Netflix and Dropbox are examples of software-driven websites that monetize with subscriptions like these.
You pay a fee, and you get access to their services.
This popular business model is often referred to as Software As A Service or SAAS.
E-commerce websites usually sell physical products and often rely on paid ads to receive traffic.
Shopify has almost cornered the market as the go-to e-commerce website builder.
So if you hear about a Shopify site, it’s almost certainly an e-commerce site.
Why content-driven websites or blogs are my favorite type of website for building wealth.
Of course, there’s much more to stay about each of these website types.
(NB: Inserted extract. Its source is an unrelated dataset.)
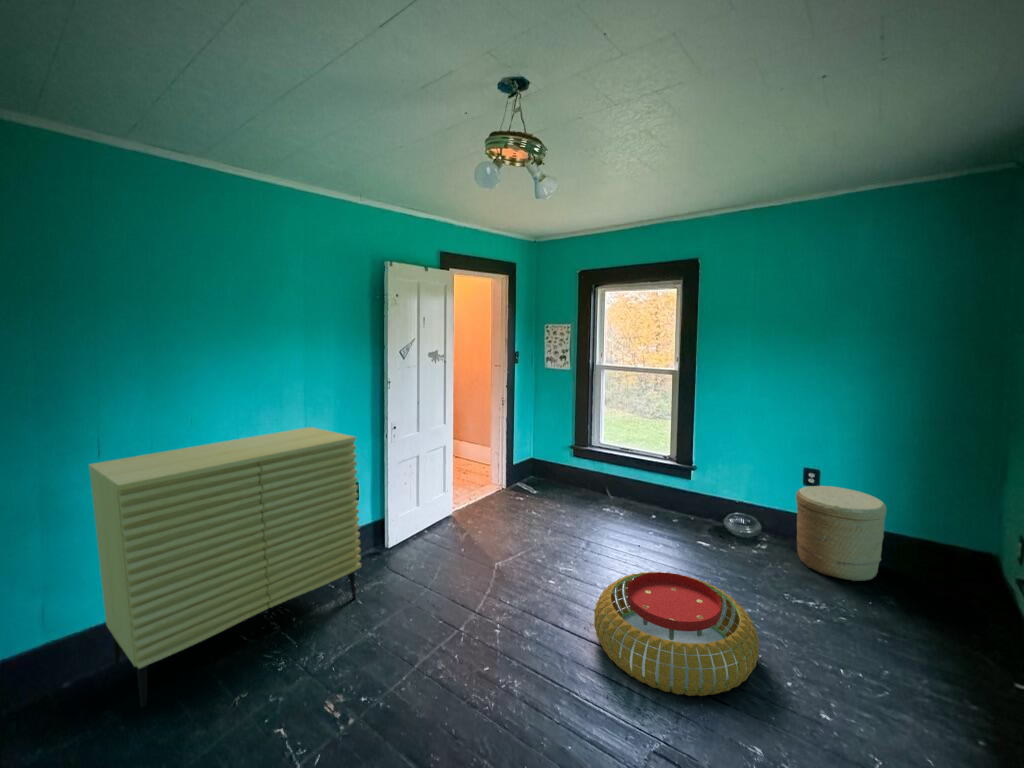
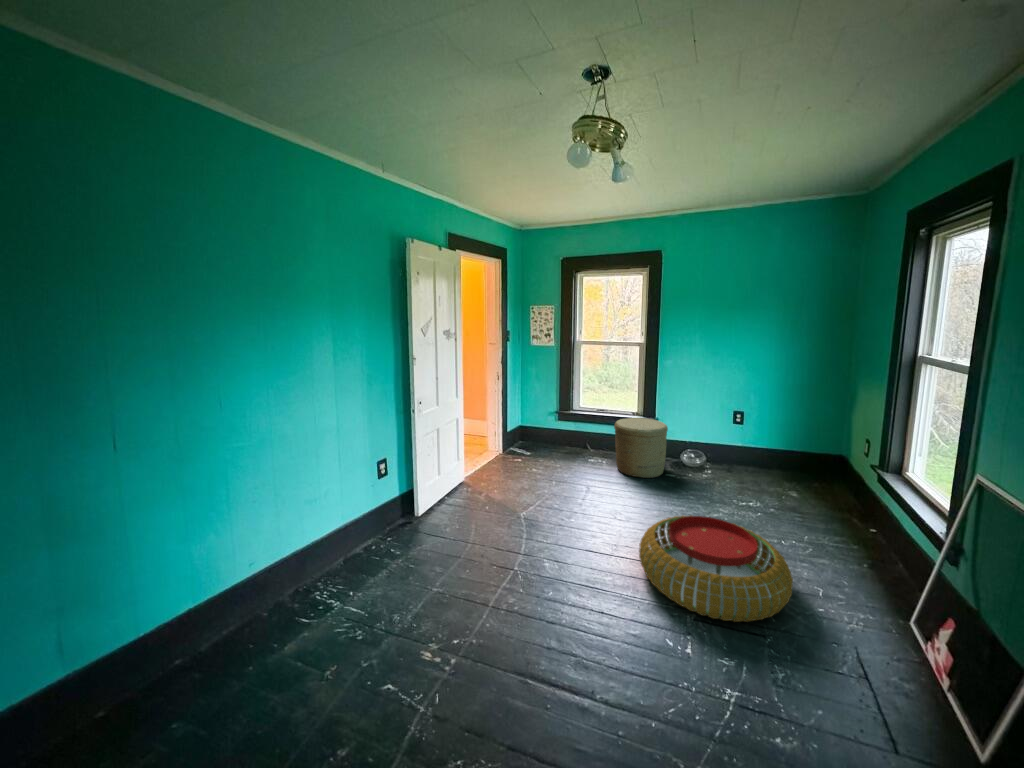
dresser: present [89,427,361,707] -> none [118,405,411,715]
woven basket: present [796,486,887,581] -> present [614,418,668,478]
However, these website type descriptions should help you understand precisely what I mean when I say:
- have very low startup costs and don’t need to rely on paid advertising to receive traffic,
- don’t require technical expertise to launch and maintain,
- and they provide more ownership than social media profiles and therefore more opportunities to provide value to readers and build wealth for creators.
The odds of financial success are higher with a blog than with a software-driven website for most because:
- most people don’t have the technical or visual development skills to build a web app, and
- building a web app without an audience to promote it to (and also without knowing if there’s a market for it) is risky.
I also think the odds of financial success are higher with a blog than with an e-commerce site because:
- e-commerce sites typically rely on paid advertising to receive traffic which is expensive and outside the budget and expertise of most, and
- e-commerce sites typically sell physical products for which there is little differentiation making the business model ripe for the competition to compete away your profit.
You can read more about my thoughts on e-commerce sites (many of which are dropshipping businesses) in my blogging vs. dropshipping article.
Lastly, static websites don’t typically make money directly and therefore aren’t particularly relevant for the discussion of which is better for building wealth.
I hope this guide has helped you think through blogging vs. social media and which is better for building wealth today.
As you know, I think most people will have a greater likelihood of financial success focusing on building owned assets like a blog than focusing on social media.
This doesn’t mean that social media can’t be helpful in building a blog or building credibility.
However, I think all business owners should prioritize growing their owned assets first before social media.